In response to Nick, exploiting the ambiguity between knowledge as evidence-based probability and knowledge as absolute is precisely how the cigarette manufacturers confused people for a long time.
And I agree with David that the means by which this particular knowledge was obtained is morally dubious. As an epistemic matter, I don't think it follows that we (or California) don't know it, however.
perhaps the tests were done by state university professors in the state of california. i agree with nick that the warning labels don't tell people not to smoke, but the people who still do blindly follow the law. when cigarettes become legal for us to smoke at the age of 18, at what point do they become moral for us to smoke? NEVER, what part of legality permits that we "should" actually do something?

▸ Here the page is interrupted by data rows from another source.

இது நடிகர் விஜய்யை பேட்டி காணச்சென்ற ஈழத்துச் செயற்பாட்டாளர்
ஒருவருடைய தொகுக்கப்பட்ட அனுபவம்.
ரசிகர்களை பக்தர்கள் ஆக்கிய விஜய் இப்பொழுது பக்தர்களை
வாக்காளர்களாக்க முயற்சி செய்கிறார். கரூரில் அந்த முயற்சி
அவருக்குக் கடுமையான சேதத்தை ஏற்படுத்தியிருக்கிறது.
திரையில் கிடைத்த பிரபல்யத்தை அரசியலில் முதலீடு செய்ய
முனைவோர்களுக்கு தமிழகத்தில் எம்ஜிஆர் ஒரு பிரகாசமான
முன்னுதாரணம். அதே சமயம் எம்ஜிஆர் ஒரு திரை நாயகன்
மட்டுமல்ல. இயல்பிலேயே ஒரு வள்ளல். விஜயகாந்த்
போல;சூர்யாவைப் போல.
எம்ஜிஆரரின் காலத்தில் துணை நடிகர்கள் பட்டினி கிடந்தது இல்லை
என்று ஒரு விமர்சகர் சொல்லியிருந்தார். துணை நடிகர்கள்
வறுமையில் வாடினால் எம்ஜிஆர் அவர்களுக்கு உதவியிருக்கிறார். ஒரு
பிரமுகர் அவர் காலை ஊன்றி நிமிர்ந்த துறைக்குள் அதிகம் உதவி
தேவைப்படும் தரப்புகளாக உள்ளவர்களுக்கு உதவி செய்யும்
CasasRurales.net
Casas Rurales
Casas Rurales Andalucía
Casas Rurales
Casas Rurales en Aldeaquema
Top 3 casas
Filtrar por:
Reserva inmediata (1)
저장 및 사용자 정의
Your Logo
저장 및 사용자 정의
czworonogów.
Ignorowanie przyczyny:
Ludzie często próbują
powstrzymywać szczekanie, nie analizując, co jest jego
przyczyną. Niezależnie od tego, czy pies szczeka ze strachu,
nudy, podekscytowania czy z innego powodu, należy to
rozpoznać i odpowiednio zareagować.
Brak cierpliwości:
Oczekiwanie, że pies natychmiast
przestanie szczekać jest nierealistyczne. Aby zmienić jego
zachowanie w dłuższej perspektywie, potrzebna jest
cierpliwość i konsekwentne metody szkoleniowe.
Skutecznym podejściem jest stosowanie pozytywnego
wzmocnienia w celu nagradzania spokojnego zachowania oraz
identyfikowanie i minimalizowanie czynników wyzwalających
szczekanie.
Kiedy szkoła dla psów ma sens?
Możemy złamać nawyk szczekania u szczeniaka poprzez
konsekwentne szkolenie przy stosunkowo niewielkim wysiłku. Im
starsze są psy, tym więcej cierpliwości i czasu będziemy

But my point is that it remains unclear exactly what it is that CA knows (since they most likely did not experiment on humans); not that I doubt that they know something (about rats, for example).
Strictly speaking, they didn't say in whom the cancer was caused, though since the state of California is not known for its concern for rats it is a fair presumption that they mean humans.
It is also fair to say that the experiments were done on rats or other lab animals, who may or may not be relevantly similar to humans in this respect. It is surely the case that SOME carcinogenic substances, such as radioactive iodine, similarly affect both lab animals and humans, but as you say the inference may well be weak in a particular case, such as this one, where we don't even know what substances they're talking about.